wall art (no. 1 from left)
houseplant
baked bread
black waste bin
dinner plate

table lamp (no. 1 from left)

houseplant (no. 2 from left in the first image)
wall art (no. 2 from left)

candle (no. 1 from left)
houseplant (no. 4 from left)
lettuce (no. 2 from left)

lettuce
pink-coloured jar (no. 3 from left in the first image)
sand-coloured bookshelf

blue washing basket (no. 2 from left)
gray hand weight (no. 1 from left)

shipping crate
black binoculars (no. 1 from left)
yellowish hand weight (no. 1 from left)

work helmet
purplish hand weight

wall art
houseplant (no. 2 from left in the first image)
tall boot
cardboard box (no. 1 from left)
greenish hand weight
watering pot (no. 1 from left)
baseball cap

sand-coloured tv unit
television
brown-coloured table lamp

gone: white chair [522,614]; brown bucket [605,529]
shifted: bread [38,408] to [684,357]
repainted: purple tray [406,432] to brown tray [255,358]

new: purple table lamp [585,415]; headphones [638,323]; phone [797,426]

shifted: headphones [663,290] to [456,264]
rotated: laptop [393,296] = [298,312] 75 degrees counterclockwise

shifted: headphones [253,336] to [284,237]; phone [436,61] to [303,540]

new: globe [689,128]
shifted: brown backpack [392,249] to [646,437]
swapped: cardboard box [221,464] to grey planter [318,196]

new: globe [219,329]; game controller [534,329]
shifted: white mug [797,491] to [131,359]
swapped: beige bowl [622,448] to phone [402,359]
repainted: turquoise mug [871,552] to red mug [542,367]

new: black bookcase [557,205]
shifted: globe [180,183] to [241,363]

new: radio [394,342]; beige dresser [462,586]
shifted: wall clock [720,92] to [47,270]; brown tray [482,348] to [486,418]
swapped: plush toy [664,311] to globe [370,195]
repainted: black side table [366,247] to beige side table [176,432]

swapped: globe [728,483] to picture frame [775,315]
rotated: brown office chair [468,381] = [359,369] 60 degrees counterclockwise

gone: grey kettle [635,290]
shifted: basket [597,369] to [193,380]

> **WHAT THE TASK REQUIRES**: All the lines above should come back exactly as written.

> **RESPONSE**:
wall art (no. 1 from left)
houseplant
baked bread
black waste bin
dinner plate

table lamp (no. 1 from left)

houseplant (no. 2 from left in the first image)
wall art (no. 2 from left)

candle (no. 1 from left)
houseplant (no. 4 from left)
lettuce (no. 2 from left)

lettuce
pink-coloured jar (no. 3 from left in the first image)
sand-coloured bookshelf

blue washing basket (no. 2 from left)
gray hand weight (no. 1 from left)

shipping crate
black binoculars (no. 1 from left)
yellowish hand weight (no. 1 from left)

work helmet
purplish hand weight

wall art
houseplant (no. 2 from left in the first image)
tall boot
cardboard box (no. 1 from left)
greenish hand weight
watering pot (no. 1 from left)
baseball cap

sand-coloured tv unit
television
brown-coloured table lamp

gone: white chair [522,614]; brown bucket [605,529]
shifted: bread [38,408] to [684,357]
repainted: purple tray [406,432] to brown tray [255,358]

new: purple table lamp [585,415]; headphones [638,323]; phone [797,426]

shifted: headphones [663,290] to [456,264]
rotated: laptop [393,296] = [298,312] 75 degrees counterclockwise

shifted: headphones [253,336] to [284,237]; phone [436,61] to [303,540]

new: globe [689,128]
shifted: brown backpack [392,249] to [646,437]
swapped: cardboard box [221,464] to grey planter [318,196]

new: globe [219,329]; game controller [534,329]
shifted: white mug [797,491] to [131,359]
swapped: beige bowl [622,448] to phone [402,359]
repainted: turquoise mug [871,552] to red mug [542,367]

new: black bookcase [557,205]
shifted: globe [180,183] to [241,363]

new: radio [394,342]; beige dresser [462,586]
shifted: wall clock [720,92] to [47,270]; brown tray [482,348] to [486,418]
swapped: plush toy [664,311] to globe [370,195]
repainted: black side table [366,247] to beige side table [176,432]

swapped: globe [728,483] to picture frame [775,315]
rotated: brown office chair [468,381] = [359,369] 60 degrees counterclockwise

gone: grey kettle [635,290]
shifted: basket [597,369] to [193,380]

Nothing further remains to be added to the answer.